Assignment:
Please say how many lines below include the word "profit", with nothing beyond the number.

Stored data entries:
....

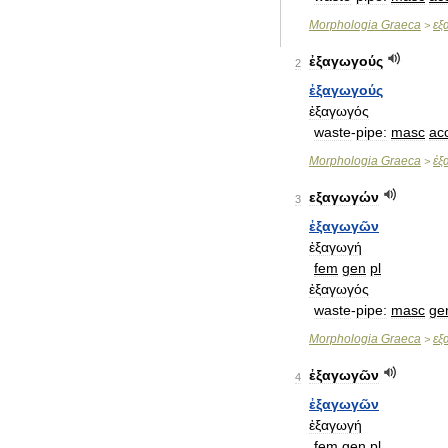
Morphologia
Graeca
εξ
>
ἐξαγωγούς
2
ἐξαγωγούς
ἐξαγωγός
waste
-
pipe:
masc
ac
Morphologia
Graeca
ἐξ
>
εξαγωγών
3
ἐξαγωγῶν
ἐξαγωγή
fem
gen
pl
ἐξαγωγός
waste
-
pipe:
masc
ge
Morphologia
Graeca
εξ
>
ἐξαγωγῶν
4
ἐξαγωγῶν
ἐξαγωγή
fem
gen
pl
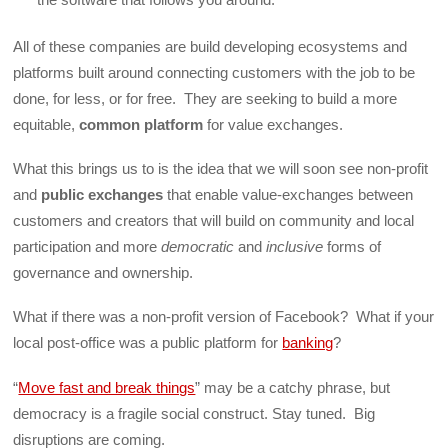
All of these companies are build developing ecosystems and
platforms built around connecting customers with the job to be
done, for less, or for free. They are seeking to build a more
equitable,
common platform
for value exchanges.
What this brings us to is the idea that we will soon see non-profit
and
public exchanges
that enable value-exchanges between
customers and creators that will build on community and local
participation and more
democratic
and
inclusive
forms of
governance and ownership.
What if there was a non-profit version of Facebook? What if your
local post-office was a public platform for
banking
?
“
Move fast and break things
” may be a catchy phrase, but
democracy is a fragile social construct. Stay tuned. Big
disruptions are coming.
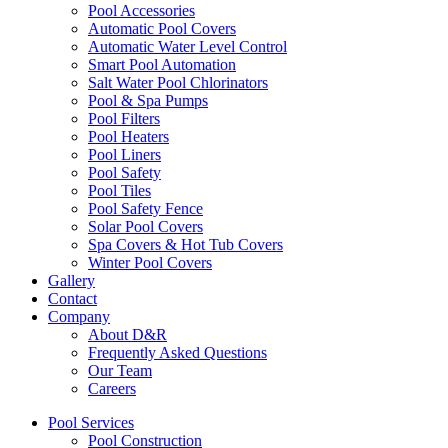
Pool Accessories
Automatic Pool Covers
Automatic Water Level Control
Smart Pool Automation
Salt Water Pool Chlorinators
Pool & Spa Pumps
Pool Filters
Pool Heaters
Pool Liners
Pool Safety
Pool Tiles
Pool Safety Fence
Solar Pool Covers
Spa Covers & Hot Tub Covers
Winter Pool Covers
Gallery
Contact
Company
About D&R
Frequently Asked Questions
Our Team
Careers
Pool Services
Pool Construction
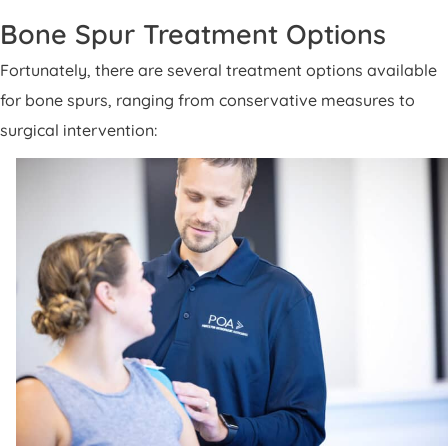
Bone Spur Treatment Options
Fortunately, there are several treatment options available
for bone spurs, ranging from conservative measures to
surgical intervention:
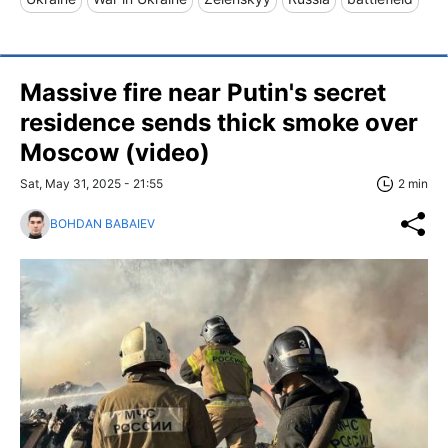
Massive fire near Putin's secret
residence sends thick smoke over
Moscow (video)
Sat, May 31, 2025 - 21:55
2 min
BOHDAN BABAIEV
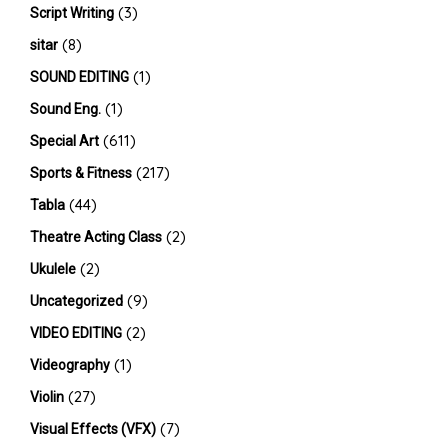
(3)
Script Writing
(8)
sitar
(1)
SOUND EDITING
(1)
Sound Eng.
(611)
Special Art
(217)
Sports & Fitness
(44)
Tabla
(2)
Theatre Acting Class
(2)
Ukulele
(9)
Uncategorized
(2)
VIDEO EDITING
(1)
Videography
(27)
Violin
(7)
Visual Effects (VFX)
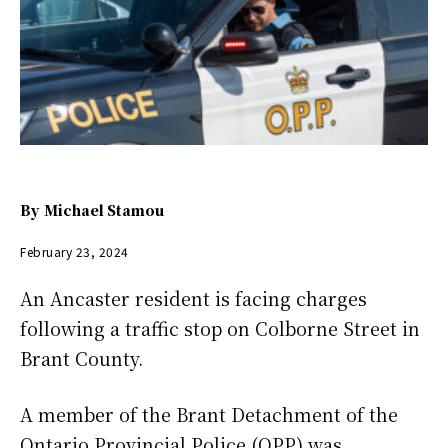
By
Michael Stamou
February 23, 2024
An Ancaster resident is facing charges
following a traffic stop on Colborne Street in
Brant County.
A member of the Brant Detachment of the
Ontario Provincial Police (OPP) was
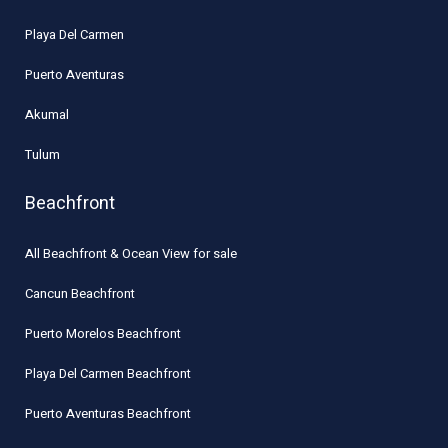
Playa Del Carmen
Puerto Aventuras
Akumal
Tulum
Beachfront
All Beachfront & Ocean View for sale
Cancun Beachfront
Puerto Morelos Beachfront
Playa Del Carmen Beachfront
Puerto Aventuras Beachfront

....

Exercise solution:
2